Making his presentation, Mr. Oloniteru, a former Director-General, ICT, Government of Ekiti State, stressed that the future of African development lies with the entire fields of Engineering.
The Vice-Chairman, Knowledge Age Africa, Nigeria, explained that the fields of engineering, from mechanical to civil, environment, chemical, petroleum, marine, aeronautics, among others, will make use of Internet of Things (IoTs) with the existence of Internet Protocol (IP) version 6, which will power the IoTs.
“For engineering graduates, careers in cyberspace, for instance, will require them to be knowledgeable and exposed to skills and capabilities or competencies in Internet Technologies and Cyberspace, Internet Governance, Information/Cyber-Security and Cryptography, as well as Block Chain Technologies and Applications,” said Mr. Oloniteru.
Other areas of competency, according to him, are Software Engineering and Coding, 3D Technologies, Legal Aspect of E-Commerce and Information Security, Surveillance and Security, Internet of Things, Cybercrime and Cyber-Security Laws, Robotics and Artificial Intelligences, Telecommunications Law and Regulations, Hacking and Penetration Testing, Ethical Hacking Issues and Space Affairs.
In his remarks, the Head of Department, EIE, Dr.

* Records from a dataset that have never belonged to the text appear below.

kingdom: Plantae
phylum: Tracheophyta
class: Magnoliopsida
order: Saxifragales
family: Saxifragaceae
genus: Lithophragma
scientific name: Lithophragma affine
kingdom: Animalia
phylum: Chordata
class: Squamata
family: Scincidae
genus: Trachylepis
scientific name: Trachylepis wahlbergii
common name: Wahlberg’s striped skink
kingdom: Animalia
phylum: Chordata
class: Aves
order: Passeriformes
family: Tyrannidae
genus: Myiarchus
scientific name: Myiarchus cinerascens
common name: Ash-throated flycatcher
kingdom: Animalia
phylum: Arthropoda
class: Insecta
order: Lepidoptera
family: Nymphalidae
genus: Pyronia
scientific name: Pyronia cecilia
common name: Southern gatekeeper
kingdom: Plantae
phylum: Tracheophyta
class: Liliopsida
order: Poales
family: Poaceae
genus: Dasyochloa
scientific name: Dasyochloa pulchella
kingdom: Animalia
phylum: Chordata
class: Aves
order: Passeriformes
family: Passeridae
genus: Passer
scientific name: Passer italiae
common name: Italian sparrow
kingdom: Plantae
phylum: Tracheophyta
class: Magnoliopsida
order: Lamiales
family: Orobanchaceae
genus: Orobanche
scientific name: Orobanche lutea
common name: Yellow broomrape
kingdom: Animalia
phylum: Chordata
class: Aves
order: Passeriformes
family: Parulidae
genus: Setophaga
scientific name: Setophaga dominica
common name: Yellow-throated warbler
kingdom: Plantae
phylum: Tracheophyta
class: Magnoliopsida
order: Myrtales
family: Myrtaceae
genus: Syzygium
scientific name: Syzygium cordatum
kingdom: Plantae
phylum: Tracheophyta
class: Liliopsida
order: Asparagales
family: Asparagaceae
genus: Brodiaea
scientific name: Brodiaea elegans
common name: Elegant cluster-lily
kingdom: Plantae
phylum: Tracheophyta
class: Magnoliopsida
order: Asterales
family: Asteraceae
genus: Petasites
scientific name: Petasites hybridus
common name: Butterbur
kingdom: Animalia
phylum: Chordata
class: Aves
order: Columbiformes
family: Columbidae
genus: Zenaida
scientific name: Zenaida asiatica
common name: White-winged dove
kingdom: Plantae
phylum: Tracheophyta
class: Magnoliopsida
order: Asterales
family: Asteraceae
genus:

Victor Mathews, enjoined the students to maximise the opportunity offered by the platform to enrich their knowledge of policy frameworks for effective career building and entrepreneurial practice on graduation.
He emphasised that there is a limit to how far they can go without understanding the integral mechanisms of the Engineering practice in the industry.
Dr. Matthews encouraged the students to start the process early as the University is ready to provide them with more platforms for information access, leading to self-development on industrial practices after graduation.